- Origin: Köln, Germany
- Genres: Indie Pop
- Years active: 2001 - present
- Labels: Sitzer, Virgin/EMI
- Members: Stefanie Schrank Björn Sonnenberg Jan Niklas Jansen
- Past members: Kurt Kreikenbom Maurizio Arca
- Website: www.locasinlove.com

= Locas in Love =

Locas In Love is a German indie rock band. It was formed in the fall of 2001 in Cologne by Björn Sonnenberg and Stefanie Schrank, Jan Niklas Jansen joined a few months later. They have been touring and releasing ever since, though mostly in Germany and bordering European countries. In 2006 they played shows in the US for the first time when they were mixing their second album 'Saurus' with Peter Katis in Bridgeport, CT.

The name 'Locas In Love' is taken from a comic by Los Bros Hernandez (as is the title of their first EP 'Río Veneno', Poison River).

They are one of Germany's best-known unknown bands. They are championed by other artists such as The National or Malcolm Middleton who plays guitar on 'Saurus' and his former band Arab Strap that took Locas In Love as a special guest on their last two tours in Germany.
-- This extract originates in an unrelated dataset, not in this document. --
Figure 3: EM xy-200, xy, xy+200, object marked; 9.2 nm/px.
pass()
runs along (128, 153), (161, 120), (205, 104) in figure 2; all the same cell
Locas In Love is influenced by a wide variation of musical styles. They can be compared to bands like The Good Life, Herman Düne, Bright Eyes, Arcade Fire, The National, Pavement, Luna, The Velvet Underground, Silver Jews, Sonic Youth or German art rockers Blumfeld in their wide array of musical spectres held together by the distinct voices of Björn Sonnenberg and Stefanie Schrank. Their lyrics are mostly in German.

Some of the members of Locas In Love are also involved in the poppier project :de:Karpatenhund that released its debut album on Virgin in 2007 which spawned some minor hit singles.

==Discography==

=== Albums===
- 2004: What Matters Is The Poem (Hobby DeLuxe)
- 2007: Saurus (Sitzer/Virgin/EMI)
- 2008: Winter (Sitzer/Engine Room)
- 2011: Lemming (Staatsakt.)
- 2012: NEIN! (Staatsakt.)
- 2015: Use Your Illusion 3 & 4 (Warner Music)
- 2015: Kalender (Staatsakt.)

===Singles and EPs===
- 2001: Río Veneno, CD-EP (Wald & Wiesen Tonträger)
- 2002: A Robot Can Make A Hole In The Ground, 10"-EP (Kontraphon)
- 2002: Música De La Concha, CD-EP (Hobby DeLuxe)
- 2003: El Loco Roco..., Split-7" with Katze (Krautpop)
- 2006: s/t, EP, Wir fangen von vorne an (Sitzer)

==See also==
- Love and Rockets (comics) – A segment of this series is called Locas in Love, which is where they got their name from.